Functions in JavaScript are quite powerful, because they are first-class objects. Using closures and function context switching, you can use functions in a number of powerful ways. For example:
- It’s possible to create scope-safe constructors, ensuring that a constructor called without the new operator will not change the wrong context object.
- You can use lazy loading functions by delaying any code forking until the first time that the function is called.
- Function binding allows you to create functions that are always run in a specific context, and function currying allows you to create functions that have some of their arguments already filled in.
- Combining binding and currying gives you a way to execute any function, in any context, and with any arguments.
ECMAScript 5 allows you to create tamper-proof objects in a number of different ways:
- Nonextensible objects don’t allow new properties or methods to be added to the object.
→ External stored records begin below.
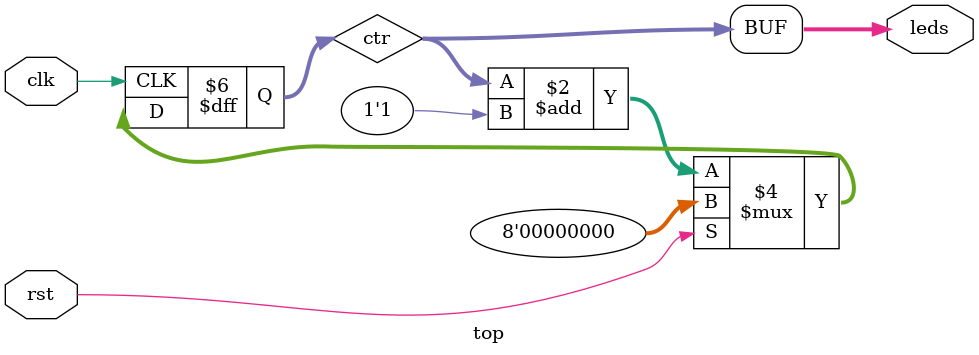
<source format=v>
module top(input clk, rst, output [7:0] leds);

reg [7:0] ctr;
always @(posedge clk)
	if (rst)
		ctr <= 8'h00;
	else
		ctr <= ctr + 1'b1;

assign leds = ctr;

endmodule

</source>
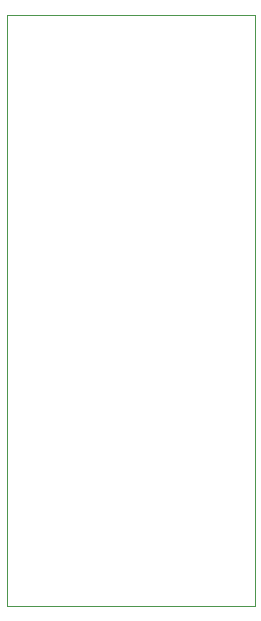
<source format=gbr>
%TF.GenerationSoftware,KiCad,Pcbnew,9.0.2+1*%
%TF.CreationDate,2025-07-26T13:33:15+01:00*%
%TF.ProjectId,ORGNET,4f52474e-4554-42e6-9b69-6361645f7063,1*%
%TF.SameCoordinates,Original*%
%TF.FileFunction,Profile,NP*%
%FSLAX46Y46*%
G04 Gerber Fmt 4.6, Leading zero omitted, Abs format (unit mm)*
G04 Created by KiCad (PCBNEW 9.0.2+1) date 2025-07-26 13:33:15*
%MOMM*%
%LPD*%
G01*
G04 APERTURE LIST*
%TA.AperFunction,Profile*%
%ADD10C,0.050000*%
%TD*%
G04 APERTURE END LIST*
D10*
X142040000Y-73700000D02*
X163040000Y-73700000D01*
X163040000Y-123700000D01*
X142040000Y-123700000D01*
X142040000Y-73700000D01*
M02*

</source>
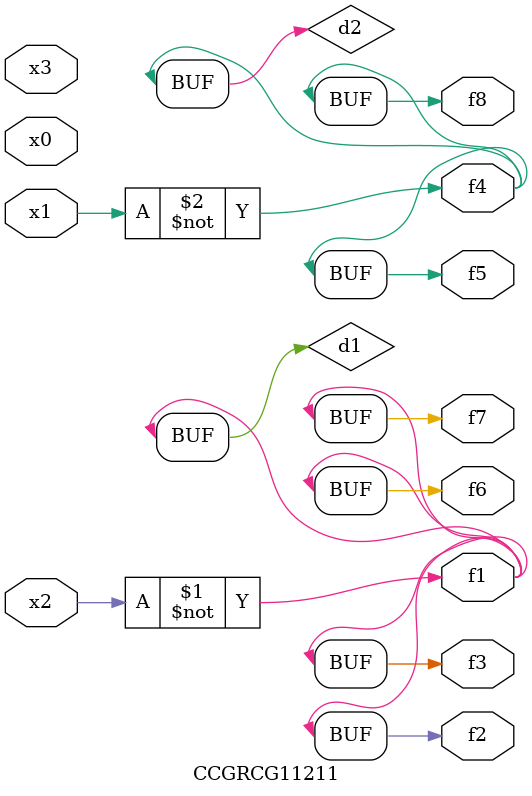
<source format=v>
module CCGRCG11211(
	input x0, x1, x2, x3,
	output f1, f2, f3, f4, f5, f6, f7, f8
);

	wire d1, d2;

	xnor (d1, x2);
	not (d2, x1);
	assign f1 = d1;
	assign f2 = d1;
	assign f3 = d1;
	assign f4 = d2;
	assign f5 = d2;
	assign f6 = d1;
	assign f7 = d1;
	assign f8 = d2;
endmodule

</source>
- Sealed objects are nonextensible and also don’t allow existing properties and methods to be deleted.
- Frozen objects are sealed and also don’t allow the overwriting of object members.
Timers can be created in JavaScript using setTimeout() or setInterval()as follows:
- Timer code is placed into a holding area until the interval has been reached, at which point the code is added to the JavaScript process queue to be executed the next time the JavaScript process is idle.
- Every time a piece of code executes completely, there is a brief amount of idle time to allow other browser processes to complete.
- This behavior means that timers can be used to split up long-running scripts into smaller chunks that can be executed at a later time. Doing so helps the web application to be more responsive to user interaction.
The observer pattern is used quite often in JavaScript in the form of events. Although events are used frequently with the DOM, they can also be used in your own code by implementing custom events. Using custom events helps to decouple different parts of code from one another, allowing easier maintenance and reducing the chances of introducing an error by changing what seems to be isolated code.
Drag and drop is a popular user-interface paradigm for both desktop and web applications, allowing users to easily rearrange or configure things in an intuitive way. This type of functionality can be created in JavaScript using mouse events and some simple calculations. Combining drag-and-drop behavior with custom events creates a reusable framework that can be applied in many different ways.